The topic of affordable housing has been talked and argued about throughout the years, yet there doesn’t seem to be a direct conclusion about what can be done. In the City of Falls Church, there have been discussions on the future of affordable housing in the area, as well as “barriers” that could affect it overall.
Letty Hardi, the vice mayor of the City of Falls Church, said the future vision of housing in Falls Church not only relies on affordable housing, but also the supply of housing and diverse housing, which she stated “contribute to the affordability issue that we have.” The “future version” the city is looking for, according to Hardi, is being “more plentiful in terms of housing stock,” including the building of a “missing middle housing” and having more “diverse housing types.”
“I think those are kind of what I envision what a successful future state of housing looks like in Falls Church,” Harti said. The subject of possible zoning changes is a “tricky subject,” as Hardi stated zoning is “very personal for people,” and it “determines kind of where what should go where in the city.” Hardi said the only thing “on the table right now” is what they call their “transitional zoning,” which is about 3 percent” of the land in the city which they are “contemplating allowing more housing types to go in these zones” due to them being “underutilized.” There are opportunities to create “missing middle housing types,” and those transitional zones offer the “opportunity” of a “gentle” transition from a single-family neighborhood to a large, commercial district.
Although Hardi said she doesn’t know the number of affordable housing units “off the top of my head,” her sense is Falls Church “doesn’t have enough,” with the reason being that three years ago, “most affordable units we had in the city had an expiration date” of about 15 to 20 years. Hardi said this meant that “we were losing [units] faster than we could build them,” but with the opening of Modera Founders Row — located at the intersection of West Broad and North West Streets in Falls Church — there will be about 27 affordable housing units, which Hardi said is “probably the first influx of affordable housing we’ve had in the city in some time.”
“A kind of good lesson learned is that we don’t want to keep trying to catch up from things that are expiring,” Hardi said. “And so we are negotiating going forward that these units will never expire so they stay affordable in perpetuity.”
As for how cities in the same position as Falls Church can create policies addressing scarcity and affordable housing, policies need to be in three areas: “preserving, expanding and homeownership.”
To “preserve what you got,” Hardi said it’s always “cheaper” and “more effective” for a city “to keep what you’ve got on the books already than trying to build new [housing].” Falls Church has already put money to extend the “affordability covenant” of housing that’s expired, and are looking to preserve “market rate affordable housing.” Market rate affordability is “what naturally occurs in the marketplace,” as Hardi stated Falls Church is currently “losing market rate affordable [housing] really quickly.” She said she and her team are looking at “whether there’s opportunities to give tax incentives or other kinds of motivations for those landlords to keep those market rate affordables and preserve them as affordable housing as long as possible.”

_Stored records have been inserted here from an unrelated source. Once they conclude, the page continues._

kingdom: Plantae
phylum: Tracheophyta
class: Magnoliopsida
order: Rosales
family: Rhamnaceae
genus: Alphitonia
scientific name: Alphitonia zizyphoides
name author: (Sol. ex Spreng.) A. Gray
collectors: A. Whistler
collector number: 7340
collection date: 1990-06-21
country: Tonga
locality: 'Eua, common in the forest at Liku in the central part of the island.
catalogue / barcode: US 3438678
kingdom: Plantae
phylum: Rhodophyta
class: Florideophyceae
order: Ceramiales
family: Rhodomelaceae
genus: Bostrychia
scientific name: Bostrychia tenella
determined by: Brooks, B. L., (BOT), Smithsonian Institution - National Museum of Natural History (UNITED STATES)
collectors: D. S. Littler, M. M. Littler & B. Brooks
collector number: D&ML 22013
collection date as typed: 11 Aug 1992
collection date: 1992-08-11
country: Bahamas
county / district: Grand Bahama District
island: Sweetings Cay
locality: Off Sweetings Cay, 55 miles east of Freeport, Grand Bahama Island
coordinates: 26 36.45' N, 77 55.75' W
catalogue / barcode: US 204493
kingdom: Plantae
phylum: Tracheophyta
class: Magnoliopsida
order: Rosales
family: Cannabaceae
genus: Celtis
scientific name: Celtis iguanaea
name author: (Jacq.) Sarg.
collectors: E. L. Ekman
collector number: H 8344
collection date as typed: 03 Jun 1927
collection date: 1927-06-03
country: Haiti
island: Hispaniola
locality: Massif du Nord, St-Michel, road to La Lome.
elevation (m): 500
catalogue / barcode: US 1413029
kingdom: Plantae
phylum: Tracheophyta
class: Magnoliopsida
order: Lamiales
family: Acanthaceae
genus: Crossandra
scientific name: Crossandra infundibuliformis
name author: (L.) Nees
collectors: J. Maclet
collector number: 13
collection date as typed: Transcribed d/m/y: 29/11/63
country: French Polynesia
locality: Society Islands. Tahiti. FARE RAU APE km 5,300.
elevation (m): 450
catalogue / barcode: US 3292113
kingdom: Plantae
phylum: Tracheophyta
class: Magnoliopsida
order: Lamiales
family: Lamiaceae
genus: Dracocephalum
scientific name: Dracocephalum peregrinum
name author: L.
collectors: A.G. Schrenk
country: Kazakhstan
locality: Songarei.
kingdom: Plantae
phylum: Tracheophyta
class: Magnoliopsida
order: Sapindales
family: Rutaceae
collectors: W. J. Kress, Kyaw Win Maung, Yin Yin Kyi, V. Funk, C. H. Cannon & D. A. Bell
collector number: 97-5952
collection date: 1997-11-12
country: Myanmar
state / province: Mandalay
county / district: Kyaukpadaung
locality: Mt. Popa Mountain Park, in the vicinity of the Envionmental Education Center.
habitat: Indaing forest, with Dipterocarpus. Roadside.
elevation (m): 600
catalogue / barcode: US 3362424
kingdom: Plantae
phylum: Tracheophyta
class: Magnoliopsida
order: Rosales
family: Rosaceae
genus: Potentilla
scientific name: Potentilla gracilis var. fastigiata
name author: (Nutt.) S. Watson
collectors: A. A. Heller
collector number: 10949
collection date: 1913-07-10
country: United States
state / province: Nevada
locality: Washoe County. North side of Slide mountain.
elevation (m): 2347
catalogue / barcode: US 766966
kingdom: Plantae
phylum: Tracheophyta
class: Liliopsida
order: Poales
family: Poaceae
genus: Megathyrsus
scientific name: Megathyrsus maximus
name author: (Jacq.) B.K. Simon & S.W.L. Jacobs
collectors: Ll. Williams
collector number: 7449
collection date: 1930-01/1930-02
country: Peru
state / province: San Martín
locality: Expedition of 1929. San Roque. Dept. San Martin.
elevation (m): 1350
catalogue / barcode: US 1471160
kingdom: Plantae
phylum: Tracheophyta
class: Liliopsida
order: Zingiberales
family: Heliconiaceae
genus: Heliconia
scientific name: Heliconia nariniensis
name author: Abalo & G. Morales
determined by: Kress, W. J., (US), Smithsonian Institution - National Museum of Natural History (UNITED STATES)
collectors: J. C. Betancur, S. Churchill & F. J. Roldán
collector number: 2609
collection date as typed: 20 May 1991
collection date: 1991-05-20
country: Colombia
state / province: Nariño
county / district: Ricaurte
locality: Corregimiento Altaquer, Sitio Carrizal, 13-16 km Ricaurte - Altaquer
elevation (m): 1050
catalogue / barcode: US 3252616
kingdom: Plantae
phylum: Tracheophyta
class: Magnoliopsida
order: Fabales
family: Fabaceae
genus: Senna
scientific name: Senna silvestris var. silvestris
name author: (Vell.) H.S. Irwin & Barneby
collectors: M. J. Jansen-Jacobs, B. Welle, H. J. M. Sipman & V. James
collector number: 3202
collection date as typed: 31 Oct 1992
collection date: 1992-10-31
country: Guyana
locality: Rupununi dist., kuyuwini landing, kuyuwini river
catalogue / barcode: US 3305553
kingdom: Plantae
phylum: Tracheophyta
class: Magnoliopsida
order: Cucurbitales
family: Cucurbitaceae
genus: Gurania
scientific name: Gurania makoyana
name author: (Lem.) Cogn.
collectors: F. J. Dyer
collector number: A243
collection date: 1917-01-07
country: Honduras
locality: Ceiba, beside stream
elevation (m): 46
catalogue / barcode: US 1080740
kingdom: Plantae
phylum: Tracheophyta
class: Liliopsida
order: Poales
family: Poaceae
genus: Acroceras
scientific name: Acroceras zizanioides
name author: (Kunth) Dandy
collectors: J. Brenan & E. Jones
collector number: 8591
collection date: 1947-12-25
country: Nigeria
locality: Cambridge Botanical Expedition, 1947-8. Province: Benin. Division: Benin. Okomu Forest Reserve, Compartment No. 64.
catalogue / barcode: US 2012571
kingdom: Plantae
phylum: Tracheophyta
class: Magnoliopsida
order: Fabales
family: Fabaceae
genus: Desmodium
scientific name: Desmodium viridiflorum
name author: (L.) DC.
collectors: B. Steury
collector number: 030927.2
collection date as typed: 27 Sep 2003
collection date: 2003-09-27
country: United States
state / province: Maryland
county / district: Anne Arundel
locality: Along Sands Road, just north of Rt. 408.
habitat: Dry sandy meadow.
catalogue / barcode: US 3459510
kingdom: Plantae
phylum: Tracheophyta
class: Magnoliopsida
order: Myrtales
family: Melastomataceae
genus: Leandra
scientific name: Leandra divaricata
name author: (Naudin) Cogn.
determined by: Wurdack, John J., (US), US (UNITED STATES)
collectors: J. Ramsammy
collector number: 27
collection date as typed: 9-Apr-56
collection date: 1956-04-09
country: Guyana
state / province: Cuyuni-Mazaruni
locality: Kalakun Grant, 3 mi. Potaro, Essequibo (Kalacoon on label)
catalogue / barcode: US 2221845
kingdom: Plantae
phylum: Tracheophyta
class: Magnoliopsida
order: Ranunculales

To “expand,” Hardi said the city has “successfully” gone from having 6 percent of units inside new buildings to 10 percent — 12 percent, as Modera Founders Row “committed” to having 12 percent of units in the new building being “permanently affordable.” Hardi said she and her team have won two Amazon grants; one being focused on the rental area. The city is buying the Virginia Village Quads on South Maple Avenue in Falls Church, with the long term “hope” being “acquiring enough of [the buildings]” so the city can redevelop and put more affordable housing and mixed income housing.
For “home ownership,” the current affordable housing to date in Falls Church has been “focused on rentals,” with Hardi stating the goal is to “create more homeownership opportunities.” One of these opportunities is a new homeownership program for first time homeowners, funded by the other Amazon grant the city received. The program will allow the city to “buy a mix of homes, condos, townhomes and small single family homes in Falls Church, rehab them if necessary and then resell them at an affordable price to first time homeowners with an affordability covenant in place that those homes stay affordable forever.” Hardi said there can be “barriers” to achieving affordable housing; with one being “community sentiment and political will.” This can be tough to achieve as Hardi stated although Falls Church wants to be “a community for all,” some members of the community may not be willing to make “trade-offs” to have affordable housing.
However, Hardi said the good news is the “political will and the community support is building,” and recent councils have been “more willing” to put those “trade-offs” on the table to invest in affordable housing in Falls Church.